-- Opening Marker --

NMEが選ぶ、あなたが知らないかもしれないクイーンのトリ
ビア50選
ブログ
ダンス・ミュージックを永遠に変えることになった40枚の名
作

-- Closing Marker --

In full and word for word, set down the records shown above.

Expected answer »
NMEが選ぶ、あなたが知らないかもしれないクイーンのトリ
ビア50選
ブログ
ダンス・ミュージックを永遠に変えることになった40枚の名
作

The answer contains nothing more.